The European Union on Tuesday declared that parts of the Israeli city Modi'in, population about 80,000, located in the center of Israel between Tel Aviv and Jerusalem, do not actually belong to Israel.

The city used to be part of a buffer 'no-man's land' between Israel and the West Bank that was dissolved after the 1967 Six-Day War. The change in recognition is expected to only affect three rather upscale zip codes, according to the Times of Israel, but it will also affect the price of exporting goods from that area.

The area now falls outside the1995 EU-Israel Association Agreement, which was designed to provide Israel with free trade with the EU, similar to what EU member states currently enjoy. This could raise the prices on goods imported from Israel, thus making European states less likely to purchase Israeli goods in the first place.

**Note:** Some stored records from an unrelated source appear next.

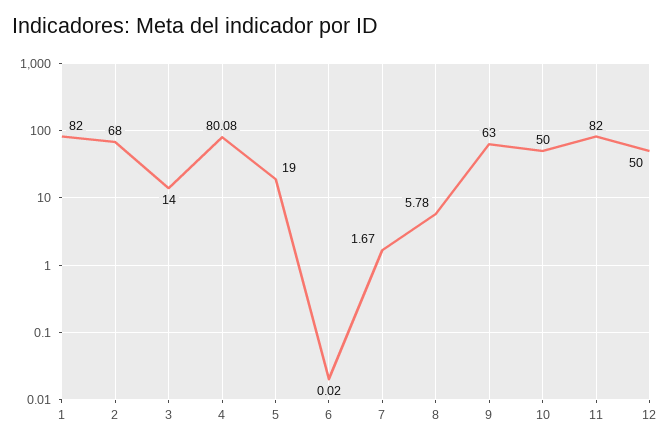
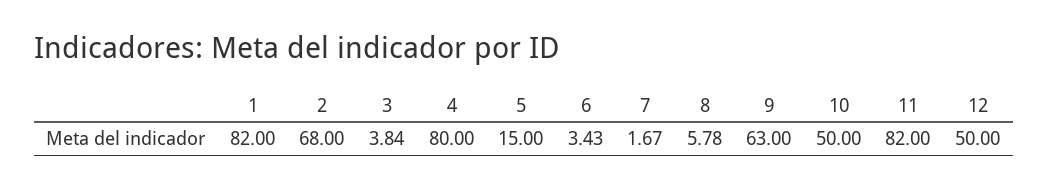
  {
    "1": 82,
    "2": 68,
-   "3": 14,
+   "3": 3.84,
-   "4": 80.08,
+   "4": 80,
-   "5": 19,
+   "5": 15,
-   "6": 0.02,
+   "6": 3.43,
    "7": 1.67,
    "8": 5.78,
    "9": 63,
    "10": 50,
    "11": 82,
    "12": 50
  }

Ynet News also reported that this may mean the EU has "capitulated to pro-Palestinian elements seeking to derail Israel's economy," even though the effected zip codes are not industrial areas.

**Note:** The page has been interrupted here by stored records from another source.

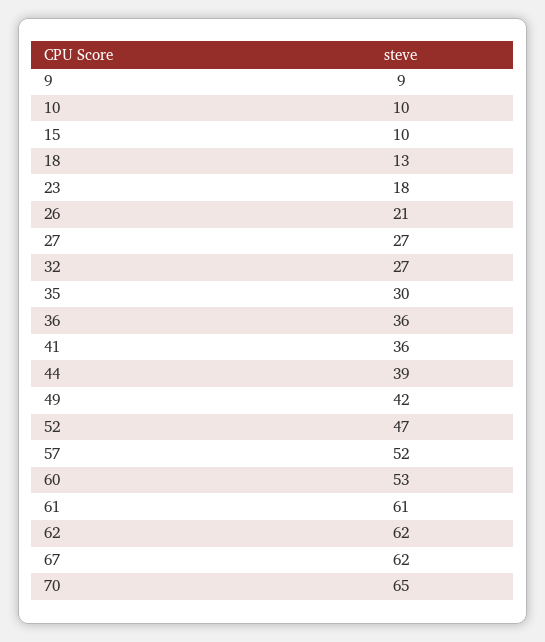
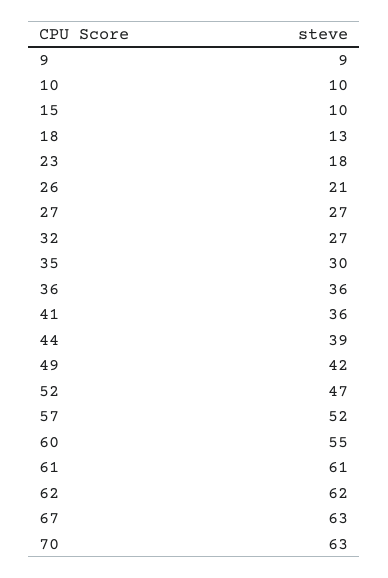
  {
    "9": 9,
    "10": 10,
    "15": 10,
    "18": 13,
    "23": 18,
    "26": 21,
    "27": 27,
    "32": 27,
    "35": 30,
    "36": 36,
    "41": 36,
    "44": 39,
    "49": 42,
    "52": 47,
    "57": 52,
-   "60": 53,
+   "60": 55,
    "61": 61,
    "62": 62,
-   "67": 62,
+   "67": 63,
-   "70": 65
+   "70": 63
  }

Member of Knesset Danny Danon blasted the EU's declaration in a statement to Israel National News, saying "It appears that anti-Israel sentiment is blowing through the European Union. The status of the city of Modi'in is the same status of Tel Aviv. Conflicting definitions of reality as presented by the European Union indicate ignorance either or anti-Israeli values."

The Israeli Foreign Ministry also had some harsh words, saying "There is not the slightest doubt that the Modi'in [is] an integral part of Israel, and their future is not in question.  The EU ignores reality when it extends the domain of conflict to places and issues that do not belong there. As for the other locations mentioned on the EU list, the European approach, though not new, is not acceptable in Israel's view, and it is being addressed through ongoing diplomatic engagement."

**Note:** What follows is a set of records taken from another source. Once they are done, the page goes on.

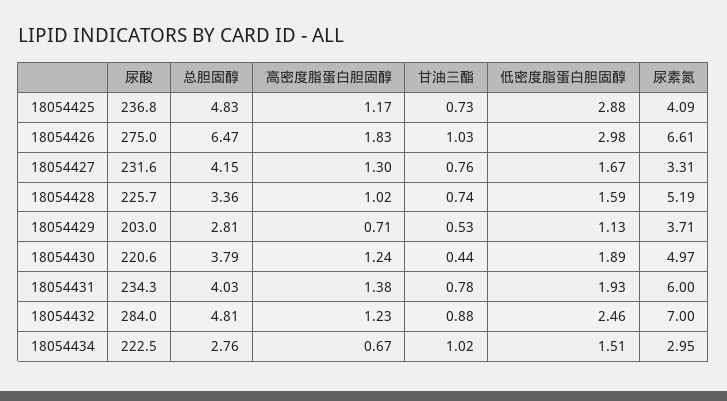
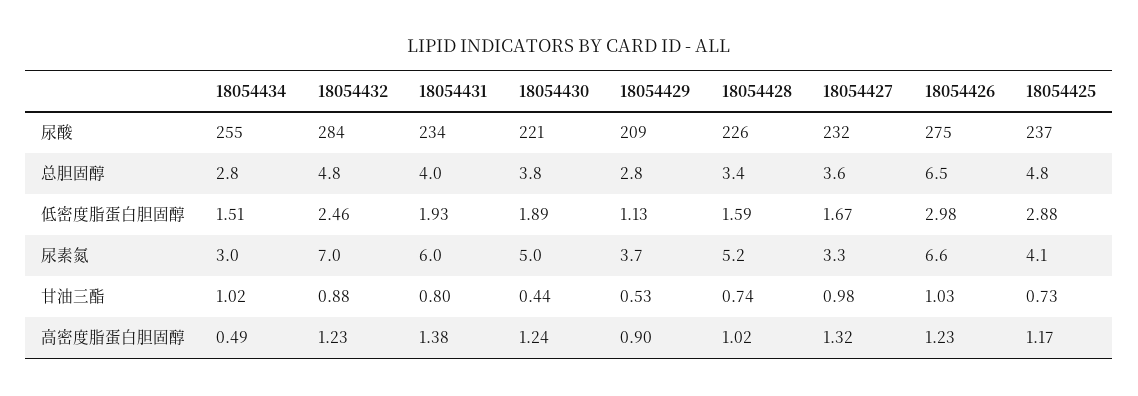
  {
    "尿酸": {
      "18054425": 236.8,
      "18054426": 275,
      "18054427": 231.6,
      "18054428": 225.7,
-     "18054429": 203,
+     "18054429": 209,
      "18054430": 220.6,
      "18054431": 234.3,
      "18054432": 284,
-     "18054434": 222.5
+     "18054434": 255
    },
    "总胆固醇": {
      "18054425": 4.83,
      "18054426": 6.47,
-     "18054427": 4.15,
+     "18054427": 3.6,
      "18054428": 3.36,
      "18054429": 2.81,
      "18054430": 3.79,
      "18054431": 4.03,
      "18054432": 4.81,
      "18054434": 2.76
    },
    "高密度脂蛋白胆固醇": {
      "18054425": 1.17,
-     "18054426": 1.83,
+     "18054426": 1.23,
-     "18054427": 1.3,
+     "18054427": 1.32,
      "18054428": 1.02,
-     "18054429": 0.71,
+     "18054429": 0.9,
      "18054430": 1.24,
      "18054431": 1.38,
      "18054432": 1.23,
-     "18054434": 0.67
+     "18054434": 0.49
    },
    "甘油三酯": {
      "18054425": 0.73,
      "18054426": 1.03,
-     "18054427": 0.76,
+     "18054427": 0.98,
      "18054428": 0.74,
      "18054429": 0.53,
      "18054430": 0.44,
-     "18054431": 0.78,
+     "18054431": 0.8,
      "18054432": 0.88,
      "18054434": 1.02
    },
    "低密度脂蛋白胆固醇": {
      "18054425": 2.88,
      "18054426": 2.98,
      "18054427": 1.67,
      "18054428": 1.59,
      "18054429": 1.13,
      "18054430": 1.89,
      "18054431": 1.93,
      "18054432": 2.46,
      "18054434": 1.51
    },
    "尿素氮": {
      "18054425": 4.09,
      "18054426": 6.61,
      "18054427": 3.31,
      "18054428": 5.19,
      "18054429": 3.71,
      "18054430": 4.97,
      "18054431": 6,
      "18054432": 7,
      "18054434": 2.95
    }
  }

"The European Union's move comes after recent announcements that South Africa and Denmark have banned goods produced in Israeli settlements from being labeled as made in Israel," two Israeli lawyers Gil Nadal and Omer Wagner told Haaretz.

"In our opinion, the European Union's interpretation of the term 'the State of Israel' as it appears in the trade agreement constitutes a deviation and breach of contract."

Who might benefit from this change in borders?

Manufacturers who are exporting from the settlements. The online news service Artuz Sehva reported that some Israeli manufacturers in Judea and Samaria have welcomed the distinction, because the label "Made in the Settlements" boosts sales.